Il y a des anomalies du comportement moteur :

  • La déambulation : le dément se met souvent à marcher de manière incessante ; il peut parcourir des distances impressionnantes. Très grossièrement on peut dire qu’il faut que le cerveau soit occupé, et que si le malade ne peut plus penser il faut qu’il bouge. Disons tout de suite qu’il est impératif de laisser le déambulant déambuler, faute de quoi on va engendrer une angoisse majeure. Naturellement l’association du besoin de déambuler, de la désorientation spatiale et de l’angoisse est l’explication des fugues. Le dément ne fugue pas : il est pris d’un besoin de marcher, il se lève, et une fois en marche il se demande où il va et trouve sans peine une explication. Mais en fait ce n’est pas pour cela qu’il s’était levé.
  • Les stéréotypies : c’est une forme de déambulation ; la plus fréquente est la stéréotypie de frottement, de nettoyage... il peut y avoir aussi des stéréotypies de langage, de cris...
  • L’insomnie, très fréquente, de traitement presque impossible.
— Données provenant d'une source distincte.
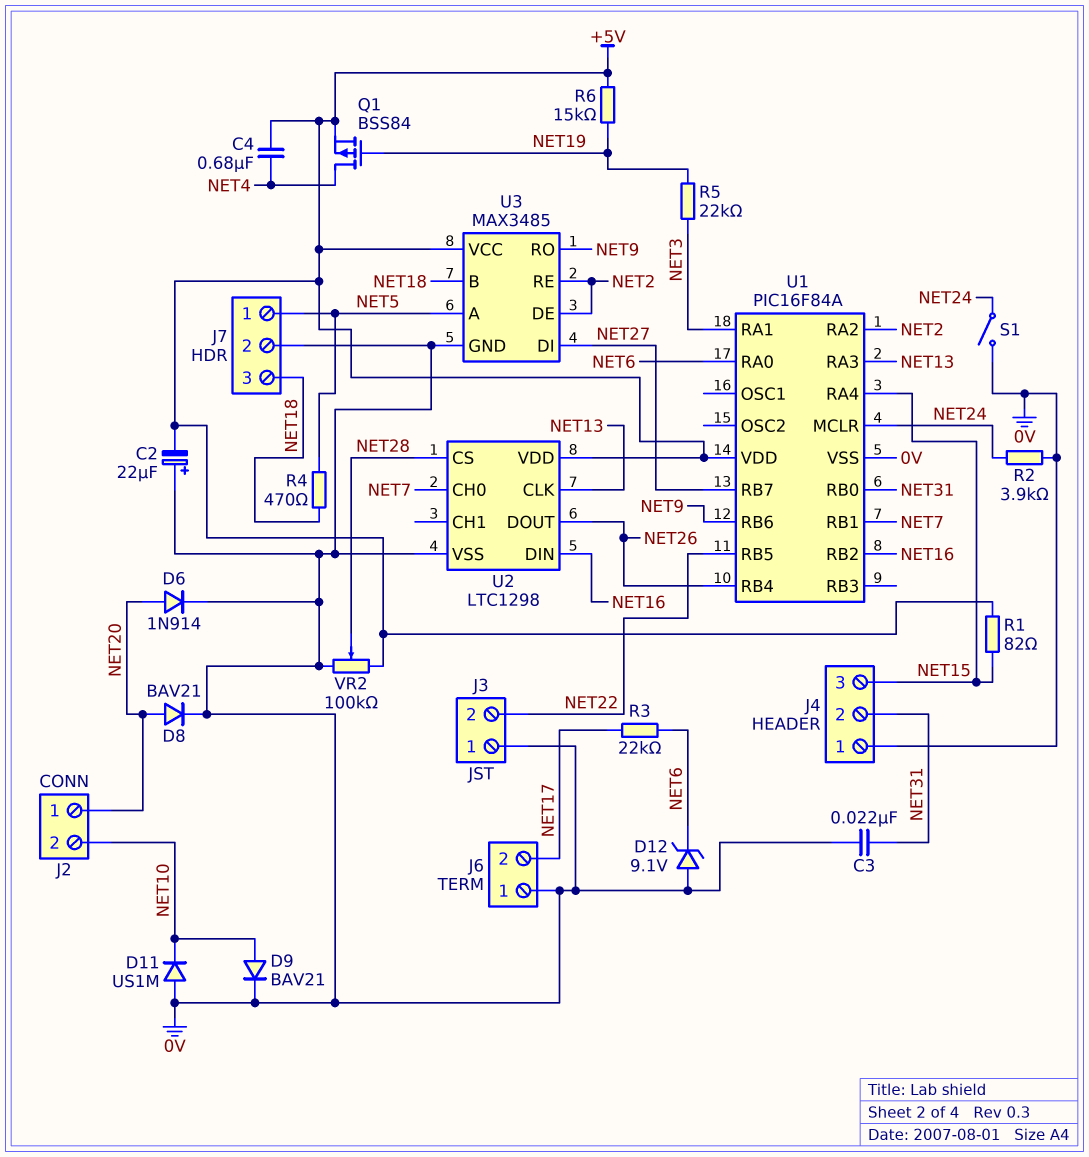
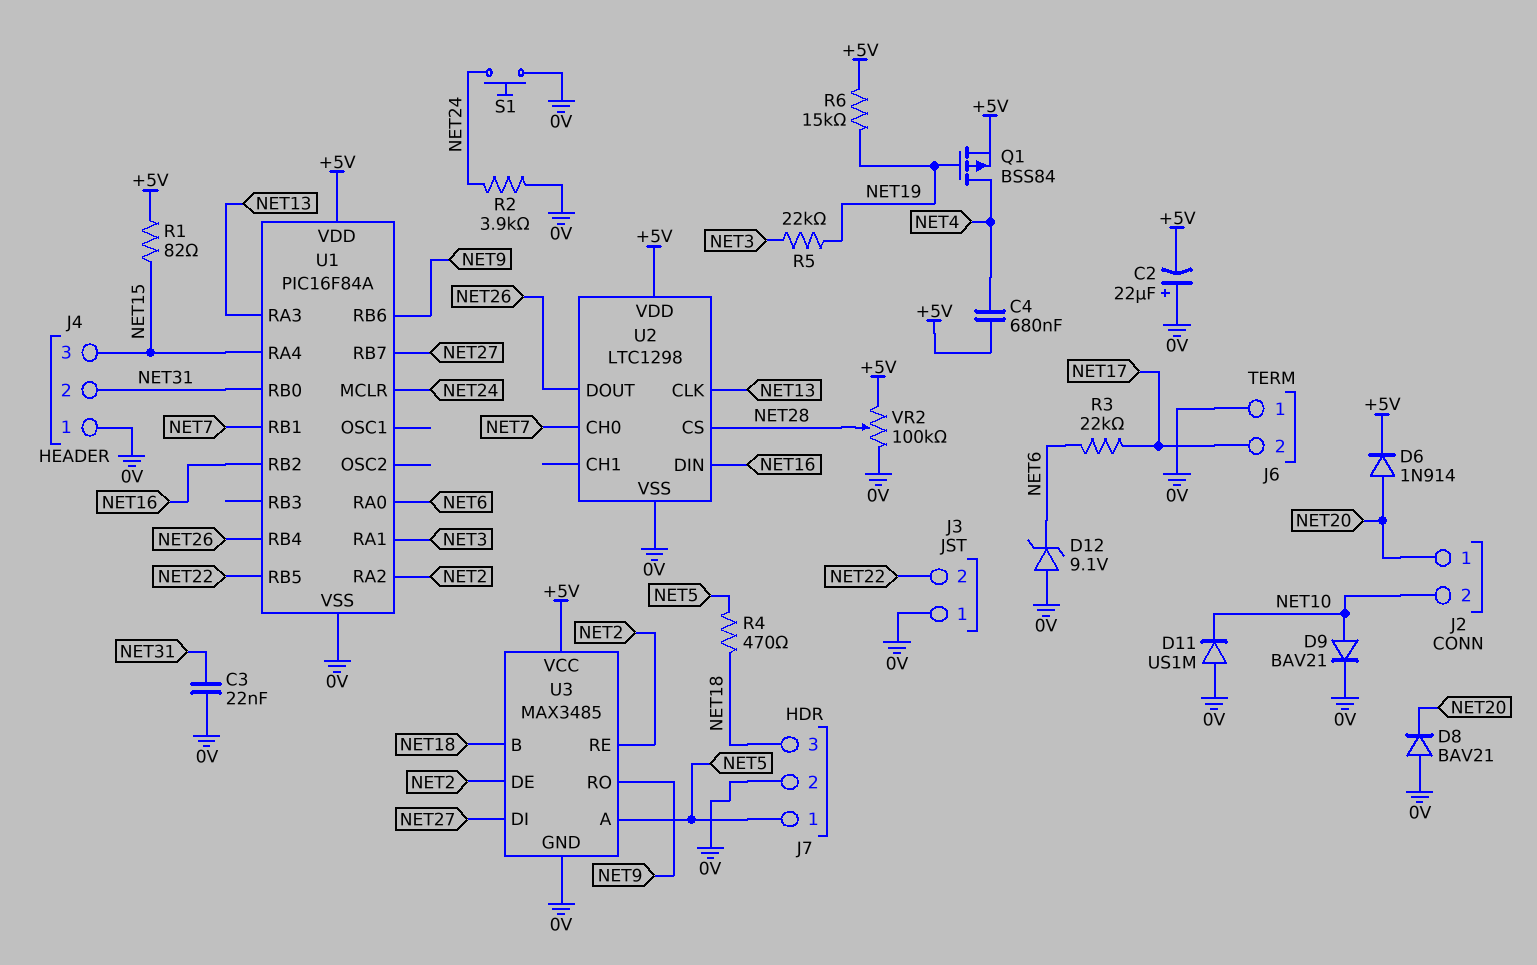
D6: diode 1N914 (A NET20, K 0V) -> diode 1N914 (A NET20, K +5V)
D8: diode BAV21 (A NET20, K 0V) -> diode BAV21 (A 0V, K NET20)
S1: switch (0V, NET24) -> button (0V, NET24)

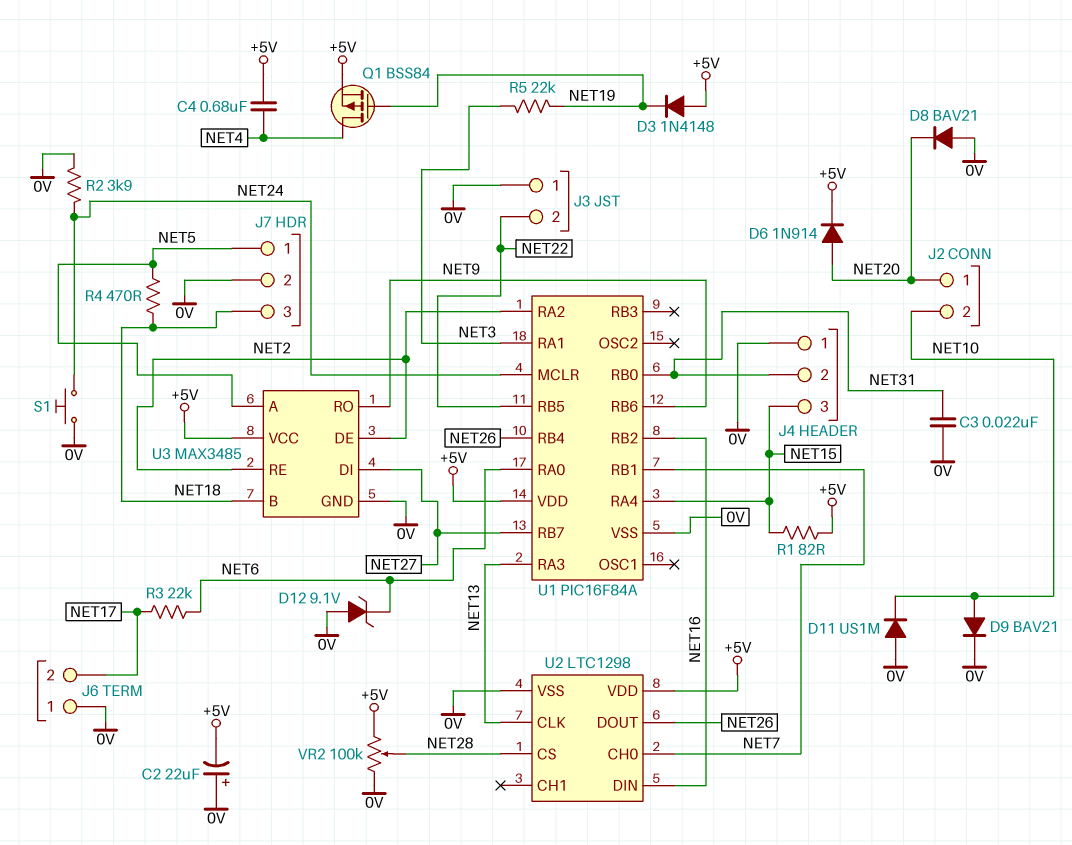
D3: none -> diode 1N4148 (A +5V, K NET19)
R6: 15k (+5V, NET19) -> none

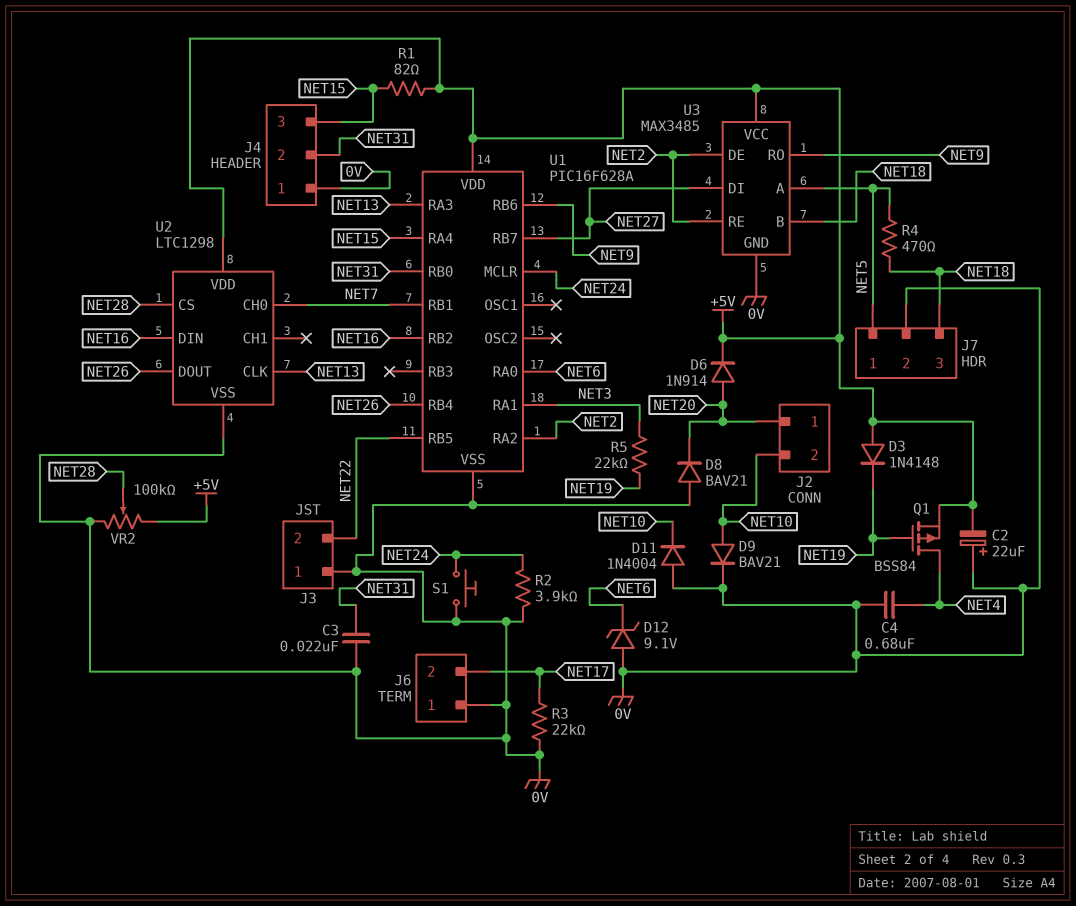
C4: 680nF (+5V, NET4) -> 680nF (0V, NET4)
D11: diode US1M (A 0V, K NET10) -> diode 1N4004 (A 0V, K NET10)
R3: 22k (NET6, NET17) -> 22k (0V, NET17)
U1: PIC16F84A -> PIC16F628A

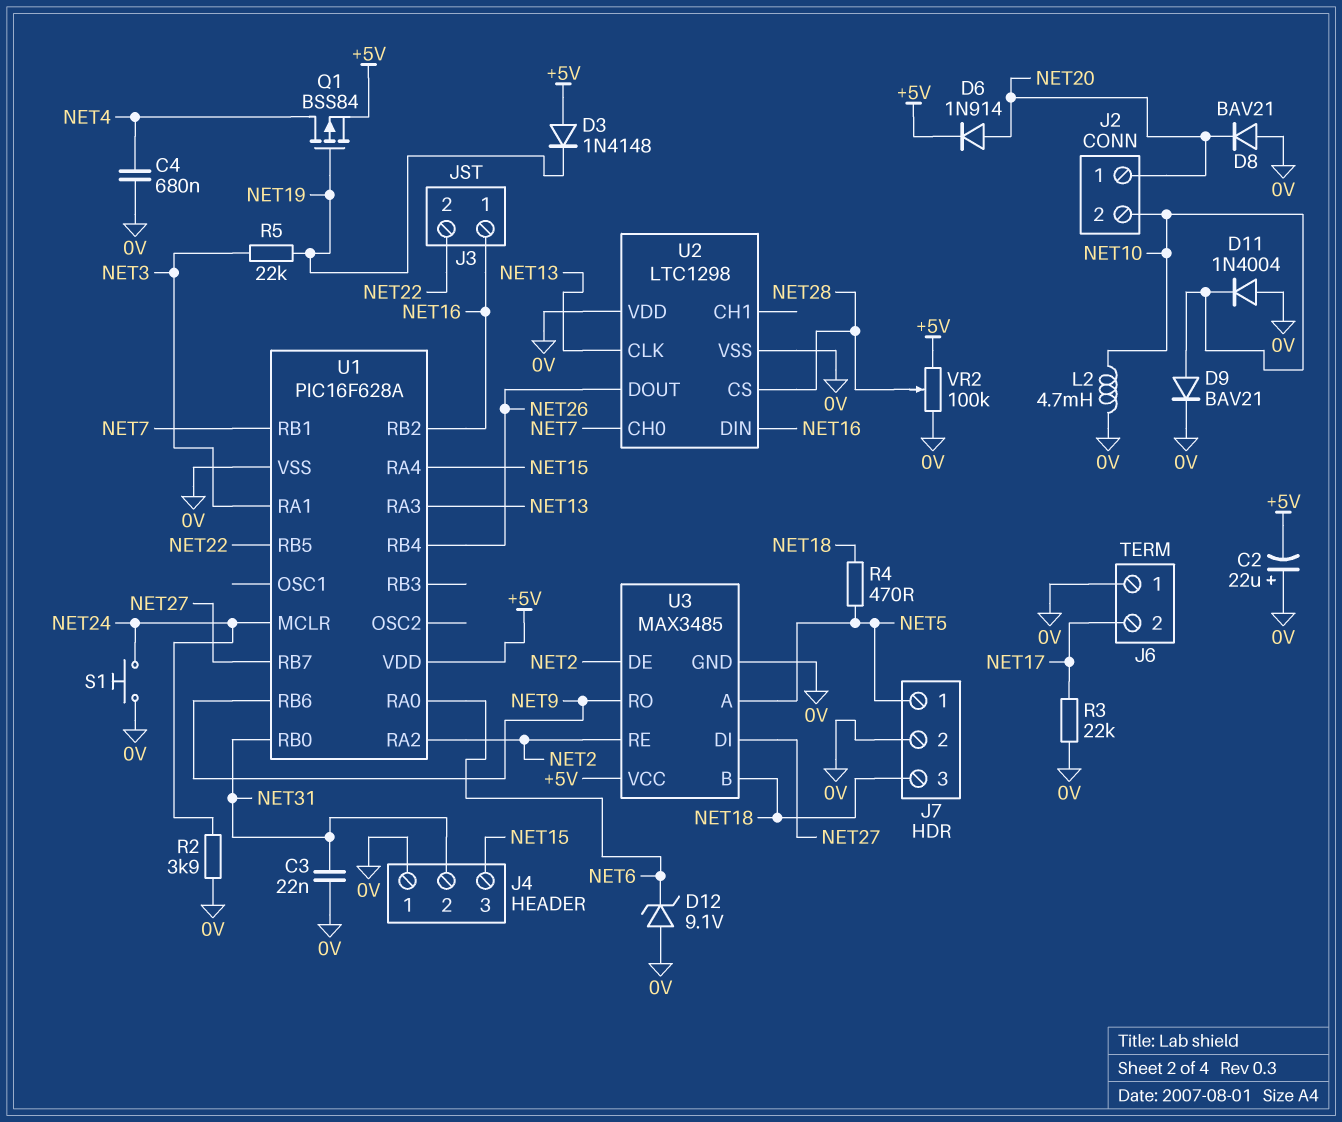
J3 pin 1: 0V -> NET16
L2: none -> 4.7mH (0V, NET10)
R1: 82 (+5V, NET15) -> none
U2 pin VDD: +5V -> 0V

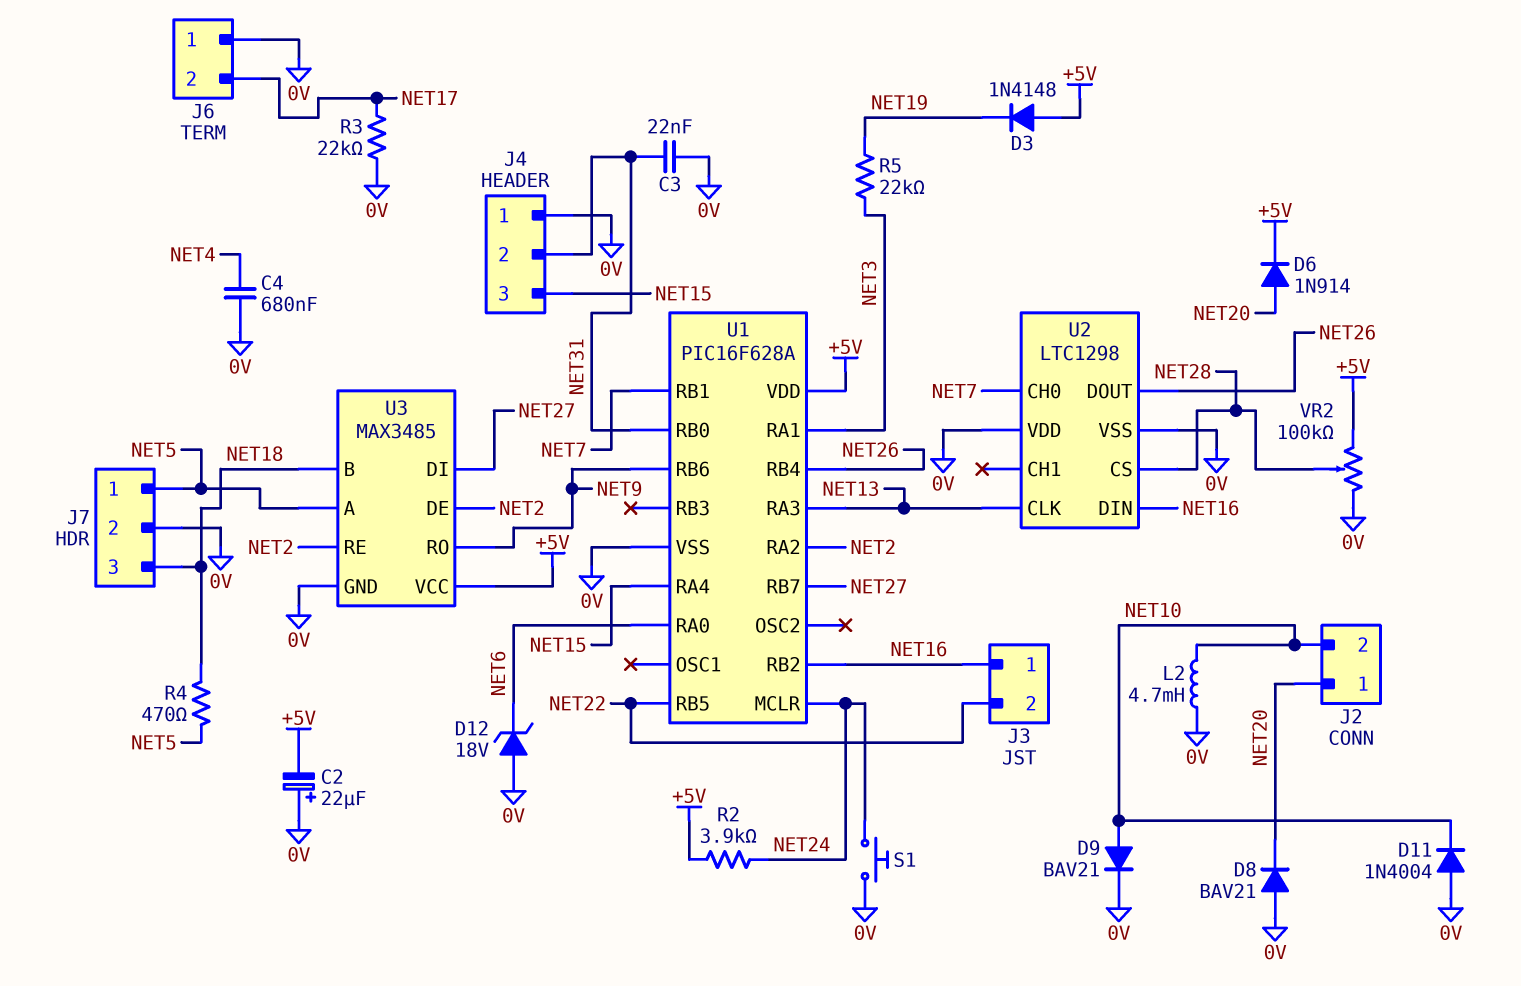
D12: zener 9.1V (A 0V, K NET6) -> zener 18V (A 0V, K NET6)
Q1: PMOS BSS84 (G NET19, D NET4, S +5V) -> none
R2: 3.9k (0V, NET24) -> 3.9k (+5V, NET24)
Deux points à souligner pour finir :

  • Du fait que le dément perd l’accès au langage, il suit qu’il est toujours très sensible à toutes les stimulations non verbales. C’est là peut-être la principale difficulté de la prise en charge.
  • On ne redira jamais assez que le dément est longtemps conscient de ce qui lui arrive. Ceci engendre une angoisse dont il se défend en élaborant des stratégies très efficaces pour sauver les apparences. C’est là la principale raison pour laquelle le diagnostic est le plus souvent posé trop tard : il faut une longue observation pour se faire une idée, et encore y a-t-il de nombreuses situations où les médecins, même avertis, restent dans le doute.

EN CONCLUSION

L’intervenant doit avoir à l’esprit ces différents mécanismes. Il ne s’agit pas pour lui de faire le diagnostic de démence (encore qu’on ne puisse guère espérer de progrès dans la prise en charge précoce si tout le monde ne se met pas au dépistage). Mais ces quelques éléments peuvent lui permettre de mieux comprendre ce qui se passe, et de veiller à calquer son propre comportement sur les possibilités restantes du malade.

Dans bien des cas la prise en charge du dément à domicile est relativement simple, à partir du moment où on a appris à limiter ses objectifs, à les adapter à ce que le sujet est disposé à faire au moment où on le rencontre, et à gagner sa confiance. Les choses se compliquent lorsque le dément devient agité, agressif ou opposant, mais alors c’est l’ensemble de la prise en charge qui doit être réévalué.